Crouching and sitting on a classroom floor, Gov. Mark Dayton mingled with four-year-olds Friday as he made a pitch for a hefty state spending increase for universal access to preschool in Minnesota.

"You look like you're 65," observed one little boy. "Close. I'm 68," said Dayton, who interacted with kids for about 20 minutes as they sat in a group and later worked on iPads.

Dayton wants lawmakers to approve $348 million in new state spending so that every public school in the state could provide such classes. It's the biggest single general fund spending increase Dayton has proposed this year, and comprises about a fifth of the state's projected $1.9 billion budget surplus.

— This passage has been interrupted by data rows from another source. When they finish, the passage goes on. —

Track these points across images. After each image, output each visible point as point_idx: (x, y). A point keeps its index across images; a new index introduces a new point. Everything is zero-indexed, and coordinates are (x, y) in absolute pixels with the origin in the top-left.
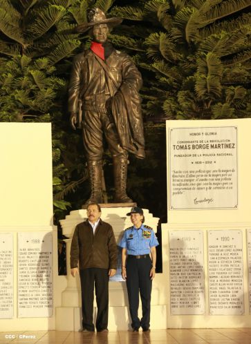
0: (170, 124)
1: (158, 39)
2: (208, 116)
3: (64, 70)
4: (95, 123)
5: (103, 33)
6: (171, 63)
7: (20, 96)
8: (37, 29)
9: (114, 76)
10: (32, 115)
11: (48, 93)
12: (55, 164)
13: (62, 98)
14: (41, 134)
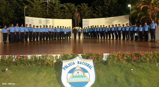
1: (82, 11)
3: (73, 14)
4: (76, 19)
5: (77, 11)
6: (83, 14)
9: (78, 15)
11: (71, 16)
14: (70, 21)
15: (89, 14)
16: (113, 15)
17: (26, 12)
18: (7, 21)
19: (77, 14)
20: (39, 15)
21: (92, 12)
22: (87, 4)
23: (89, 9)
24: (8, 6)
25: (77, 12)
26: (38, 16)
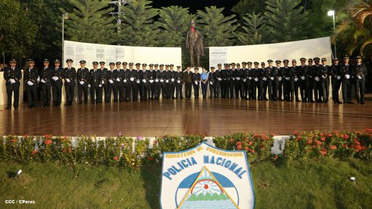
0: (210, 48)
1: (207, 27)
2: (219, 46)
3: (184, 35)
4: (192, 48)
6: (211, 33)
7: (173, 41)
8: (179, 25)
9: (197, 36)
10: (176, 46)
11: (180, 40)
12: (182, 57)
13: (184, 42)
14: (178, 50)
15: (227, 34)
16: (289, 36)
17: (65, 30)
18: (21, 51)
19: (195, 35)
20: (98, 36)
21: (235, 28)
22: (222, 9)
23: (226, 22)
24: (25, 15)
25: (195, 29)
26: (94, 38)
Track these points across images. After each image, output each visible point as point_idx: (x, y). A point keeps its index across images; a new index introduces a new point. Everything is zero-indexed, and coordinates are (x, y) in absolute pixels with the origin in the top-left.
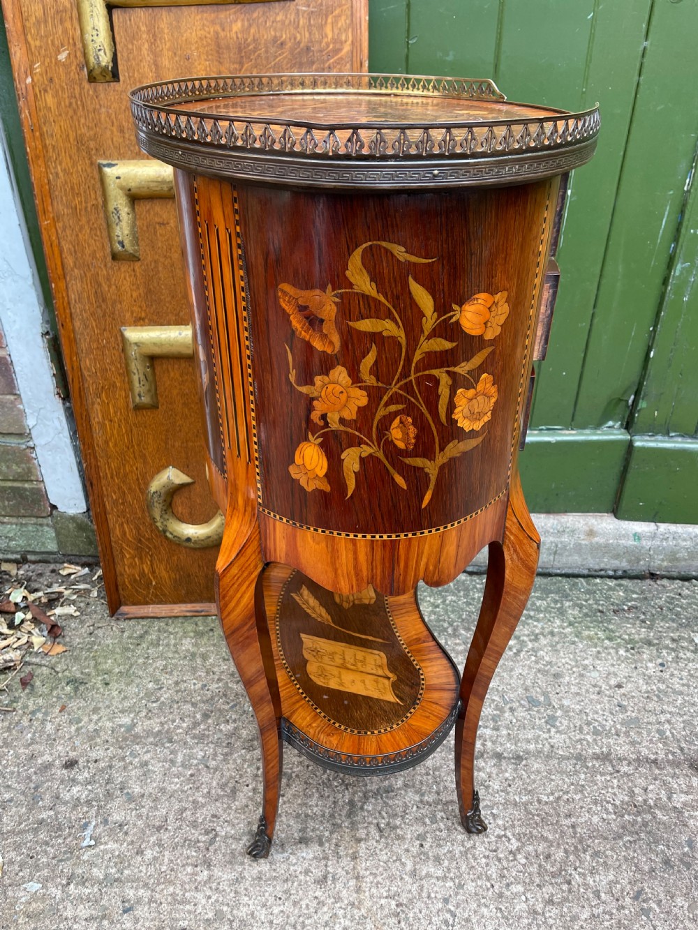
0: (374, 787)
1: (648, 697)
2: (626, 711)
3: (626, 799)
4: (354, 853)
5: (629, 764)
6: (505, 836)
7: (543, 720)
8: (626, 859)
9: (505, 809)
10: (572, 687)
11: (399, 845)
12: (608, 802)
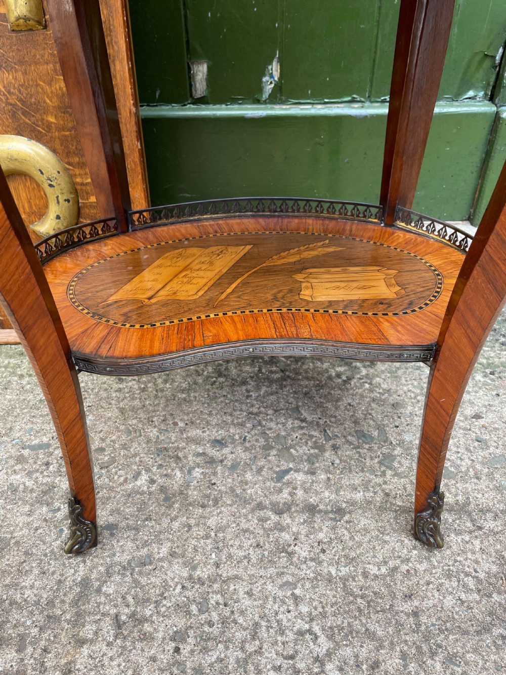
0: (125, 557)
2: (488, 447)
3: (494, 569)
4: (69, 663)
5: (496, 517)
6: (310, 631)
7: (376, 460)
9: (313, 587)
11: (143, 650)
12: (467, 575)
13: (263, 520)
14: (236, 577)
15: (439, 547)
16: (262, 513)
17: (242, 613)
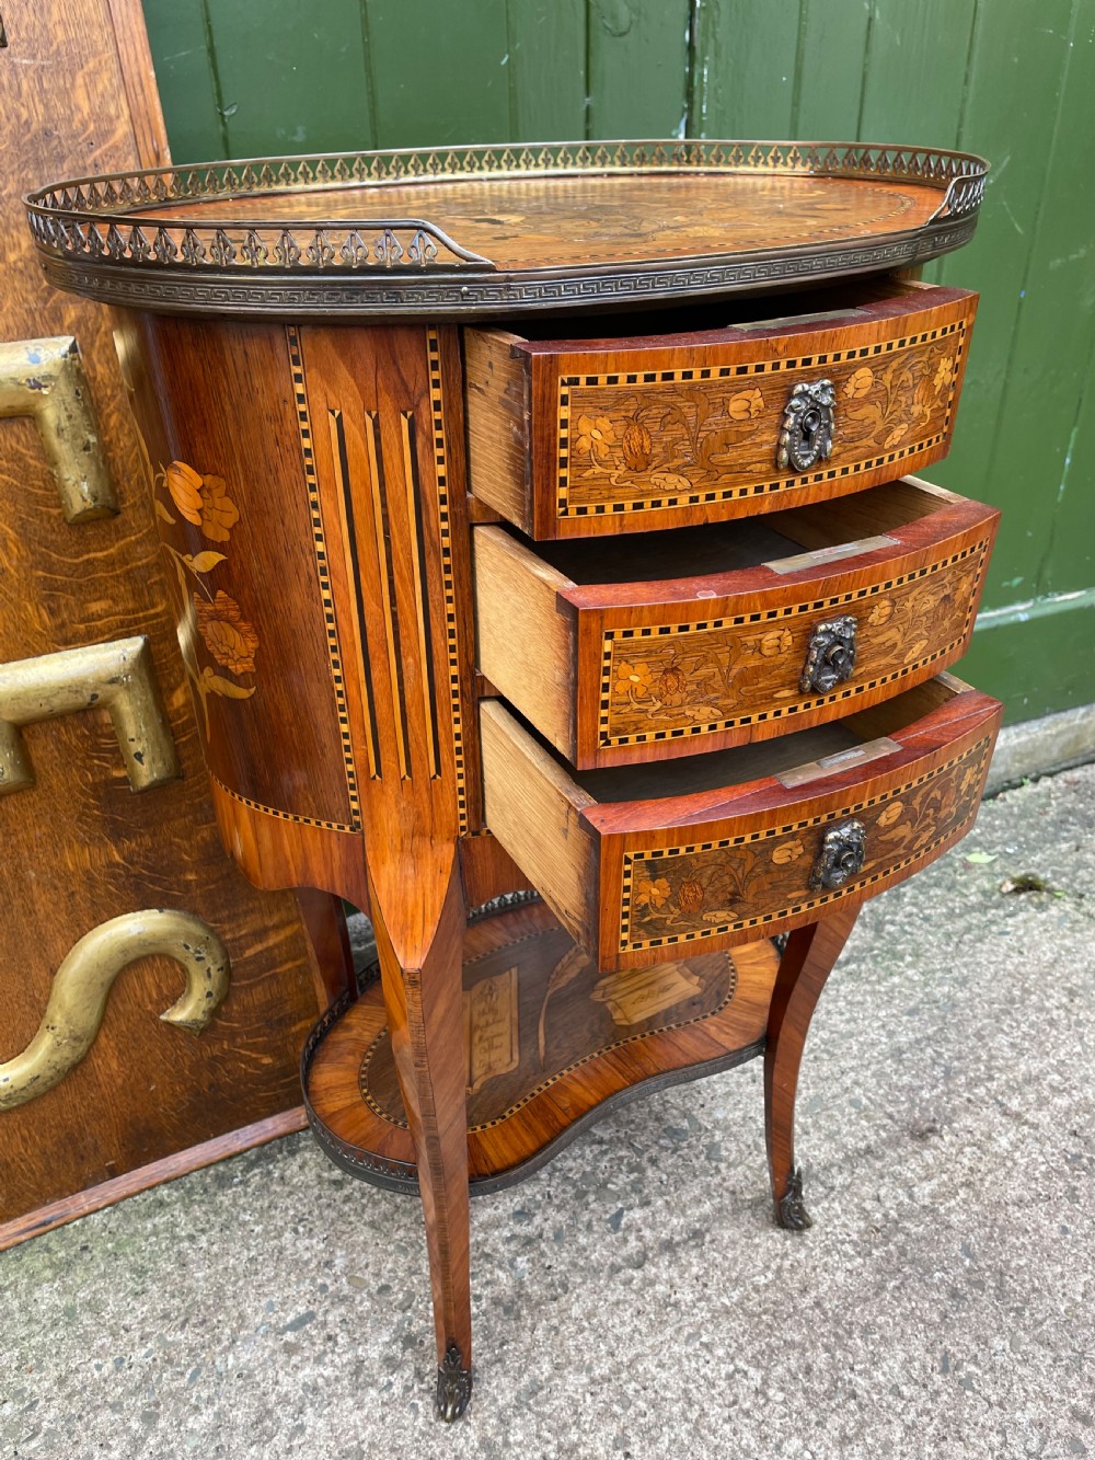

The group of about 15 children in the pre-kindergarten class at Newport Elementary School were well-behaved despite an unusually large crowd of adults accompanying the governor -- aides and security, area state legislators, school district officials and reporters. Their teachers later said the good showing by the kids was a testament to the benefits of early learning.

"We notice a huge difference between students who do pre-K and those who don't," said Brittany Vasecka, a pre-kindergarten teacher at the school. The classes are half-day and run five days a week.

In all, 80 percent of students in the South Washington County district attend pre-kindergarten classes, district officials said. Under Dayton's proposal, both districts that already provide pre-kindergarten classes and those that don't would both be recipients of the money.

"I don't think we should penalize the school districts that have made this commitment," Dayton said.

But some education advocacy groups have jumped on that lack of a distinction. On Thursday, a business-backed nonprofit called Parent Aware for School Readiness released an analysis contending that about 70,000 low-income kids between birth and age 3 could have access to needed early learning programs if about $100 million less were to be spent on the universal preschool initiative.

In a news release, the group said that districts with high numbers of "wealthier families whose children are already likely to be ready for kindergarten" don't need the funding Dayton's proposal would provide.

"That ought to be focused on younger children from low income families," said Ericca Maas, executive director of the group.

If Dayton and lawmakers were to make preschool access universal to four-year-olds, Maas said, "then next year all of us advocates will be back here saying, 'what about the three-year-olds.'"

Dayton said he'd be open to more funding for even earlier learning programs. But he said diverting some money away from universal preschool access would run the risk of "pitting four-year-olds against three- and two-year-olds," Dayton said.

The DFL governor's preschool initiative is of a similiar character to one of his most-touted successes of his first term, when he and the DFL-led Legislature approved funding for universal all-day kindergarten. Dayton mentioned that success frequently during his successful re-election campaign last year. This year, Dayton must navigate the proposal through a GOP-led House, which has different priorities for both the budget surplus and in state management of schools. House Speaker Kurt Daudt and other Republicans, while calling universal preschool a worthy goal, have also suggested some means testing might be needed.